The nurse is preparing a parent of a newborn for home phototherapy. Which statement made by the parent would indicate a need for further teaching?
- A. "I should change the baby's position many times during the day."
- B. "I can dress the baby in lightweight clothing while under phototherapy."
- C. "I should be sure that the baby's eyelids are closed before applying patches."
- D. "I can take the patches off the baby during feedings and other caregiving activities."
Correct Answer: D
Rationale: The correct statement should be that the patches need to remain on the baby's eyes at all times during phototherapy. Removing the eye patches can potentially allow harmful light exposure to the eyes, which can lead to complications such as eye damage. It is essential for the parent to understand the importance of keeping the eye patches on to protect the baby's eyes during phototherapy. Therefore, further teaching is needed to emphasize the importance of leaving the eye patches on at all times, even during feedings and caregiving activities.

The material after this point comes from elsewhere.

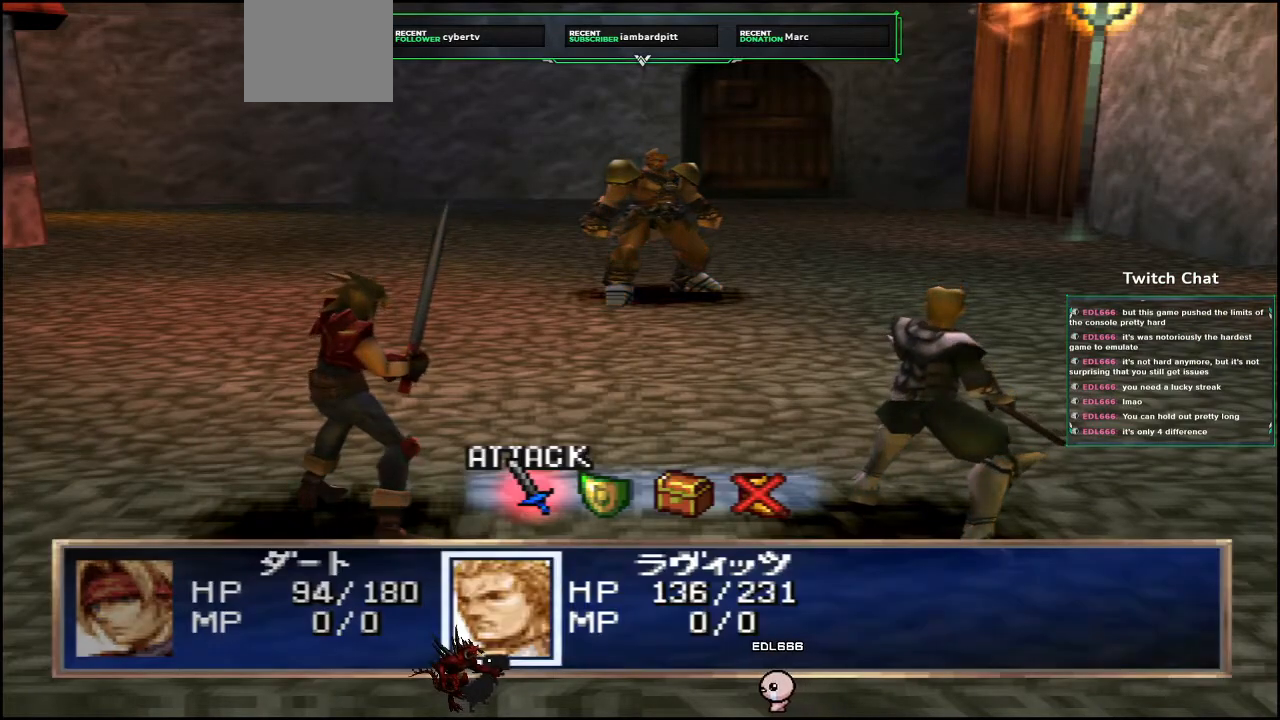
{"dt_ms": 500, "buttons": [], "left_stick": "center", "right_stick": "center", "events": [[267, "DPAD_RIGHT", "down"], [350, "DPAD_RIGHT", "up"]]}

If a client with increased pressure (ICP) demonstrates decorticate posturing, the nurse will observe:
- A. Flexion of both upper and lower extremities
- B. Extension of elbows and knees, plantar flexion of feet, and flexion of the wnsts
- C. Flexion of elbows, extension of the knees, and plantar flexion of the feet
- D. Extension of upper extremities, flexion of lower extremities
Correct Answer: B
Rationale: Decorticate posturing is characterized by flexion of elbows, wrists, and fingers; extension of elbows and knees; plantar flexion of the feet. This type of posturing typically indicates severe damage to the cerebral hemispheres or impairment of the corticospinal tract. When a client with increased intracranial pressure (ICP) displays decorticate posturing, it suggests significant brain injury and dysfunction. This abnormal posturing is a classic sign that requires immediate medical attention and intervention.